(Rendered chart images)
↓

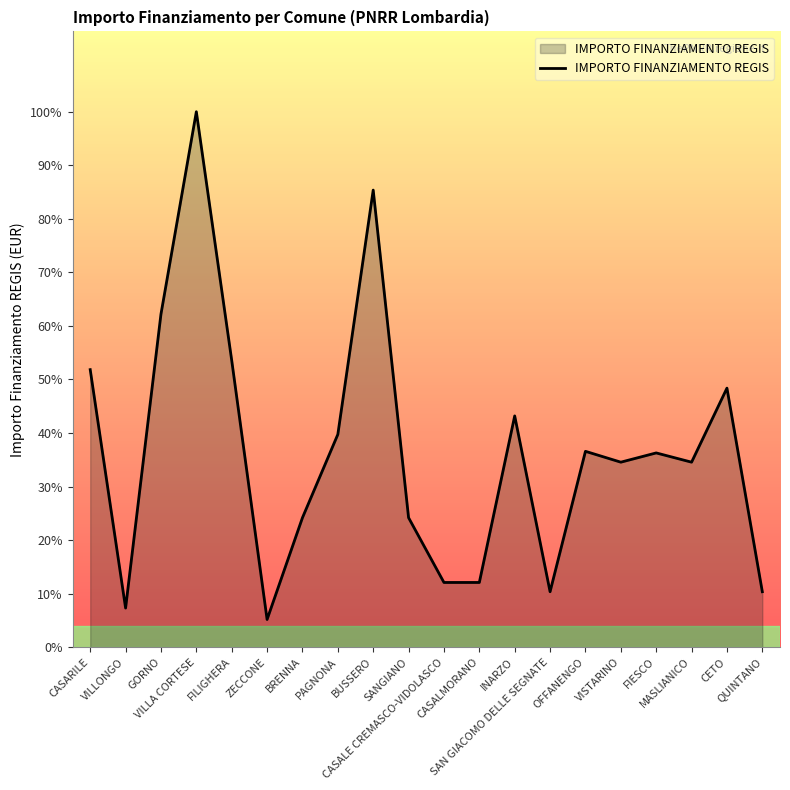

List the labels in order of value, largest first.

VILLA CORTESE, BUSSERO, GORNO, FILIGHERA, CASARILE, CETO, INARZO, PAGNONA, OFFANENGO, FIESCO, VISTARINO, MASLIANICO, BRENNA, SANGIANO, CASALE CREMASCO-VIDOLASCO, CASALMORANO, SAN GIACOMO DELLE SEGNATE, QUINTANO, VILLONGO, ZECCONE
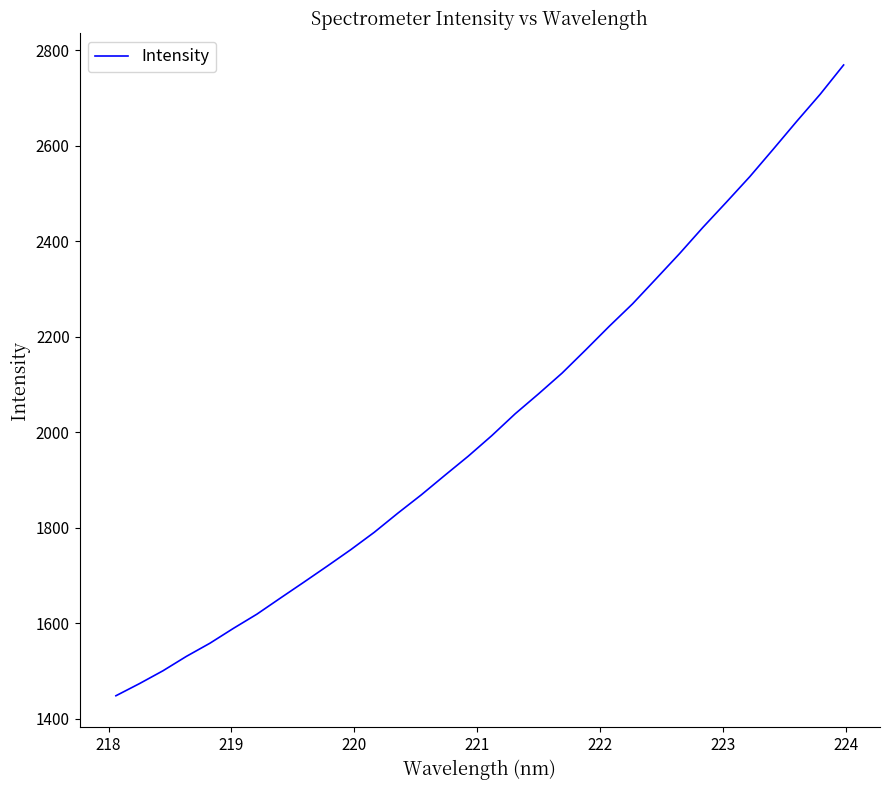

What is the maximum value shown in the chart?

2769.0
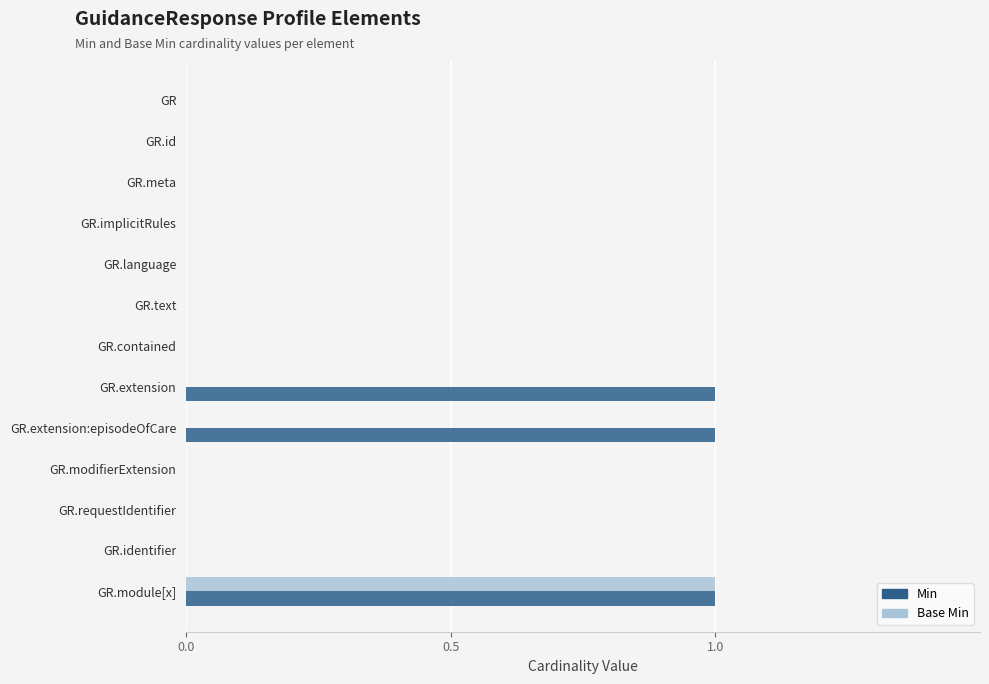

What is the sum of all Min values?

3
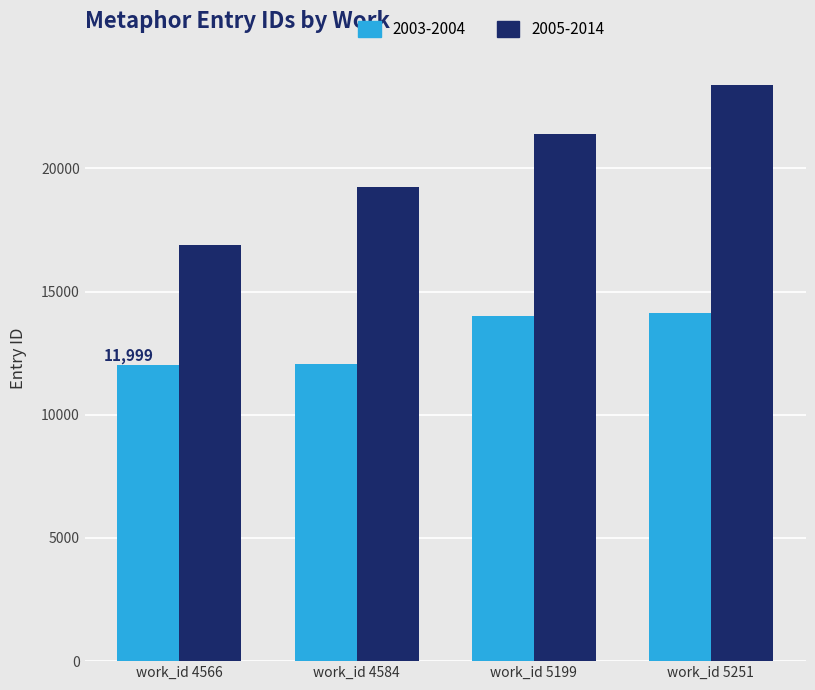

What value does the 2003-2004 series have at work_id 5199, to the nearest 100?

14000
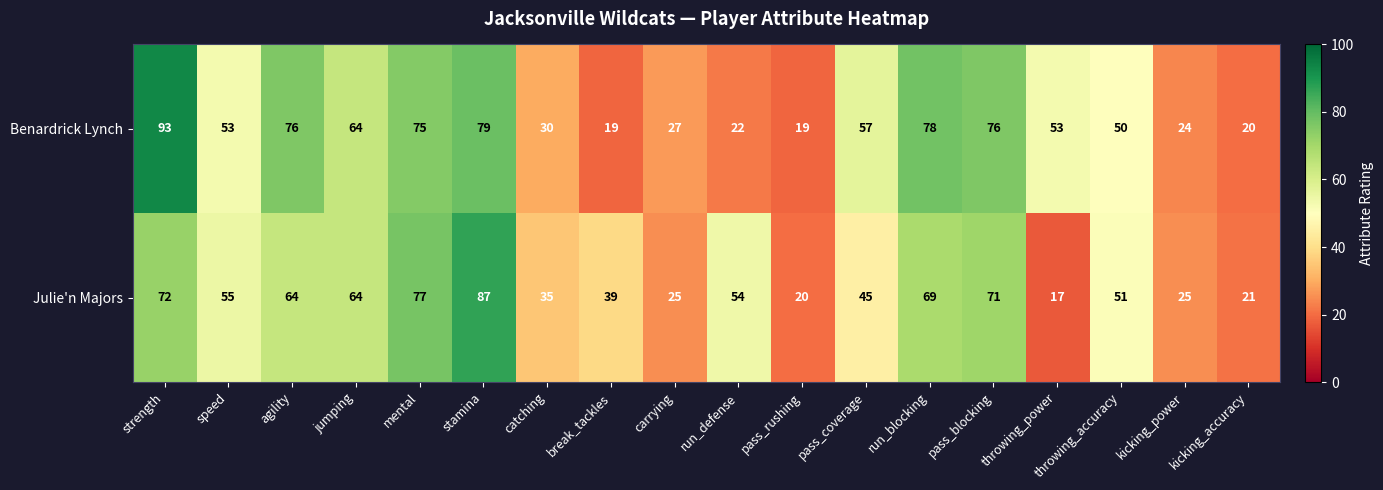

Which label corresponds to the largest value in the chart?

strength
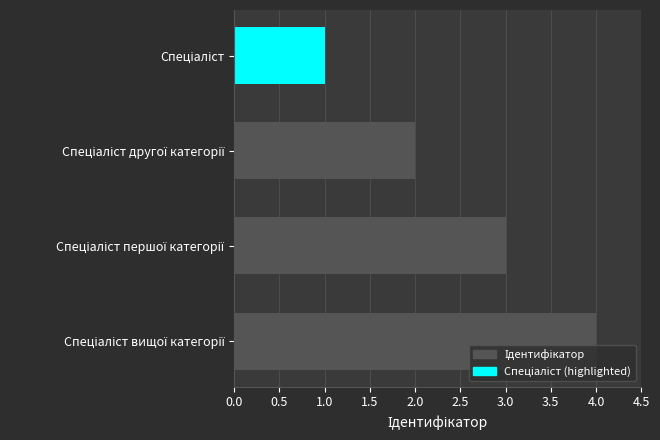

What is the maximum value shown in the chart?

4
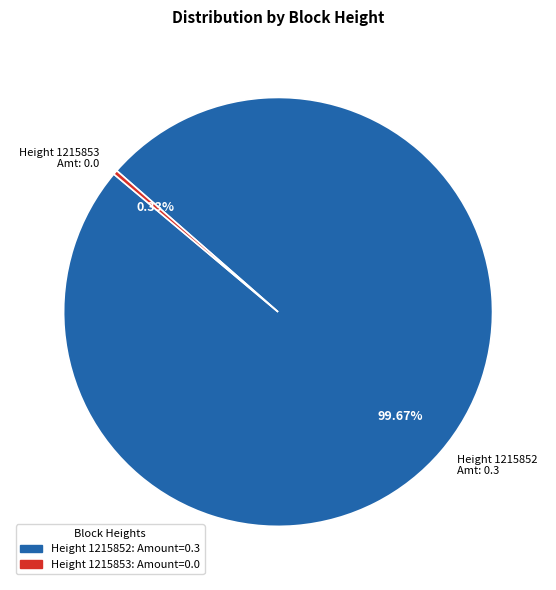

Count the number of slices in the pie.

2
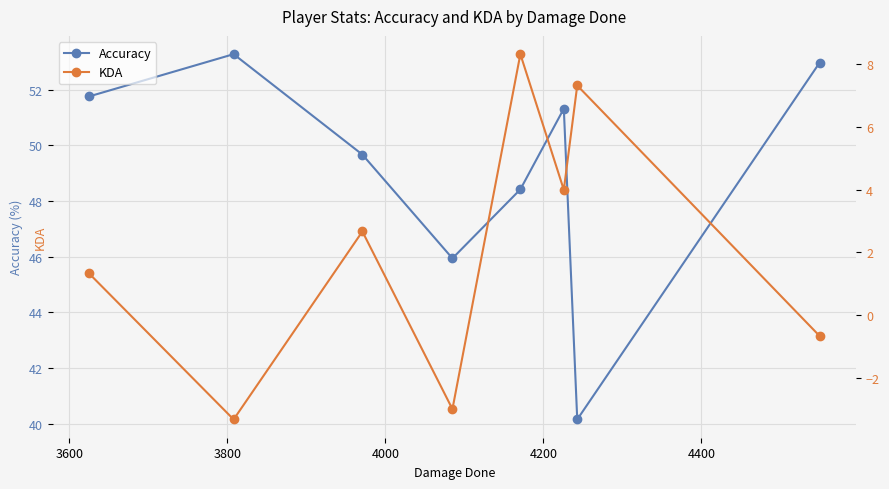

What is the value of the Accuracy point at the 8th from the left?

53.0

↑

WORK ORDER: Reproduce each of the items word for word, omitting the pictures.

TASK RESPONSE:
List the labels in order of value, largest first.

VILLA CORTESE, BUSSERO, GORNO, FILIGHERA, CASARILE, CETO, INARZO, PAGNONA, OFFANENGO, FIESCO, VISTARINO, MASLIANICO, BRENNA, SANGIANO, CASALE CREMASCO-VIDOLASCO, CASALMORANO, SAN GIACOMO DELLE SEGNATE, QUINTANO, VILLONGO, ZECCONE

What is the maximum value shown in the chart?

2769.0

What is the sum of all Min values?

3

What value does the 2003-2004 series have at work_id 5199, to the nearest 100?

14000

Which label corresponds to the largest value in the chart?

strength

What is the maximum value shown in the chart?

4

Count the number of slices in the pie.

2

What is the value of the Accuracy point at the 8th from the left?

53.0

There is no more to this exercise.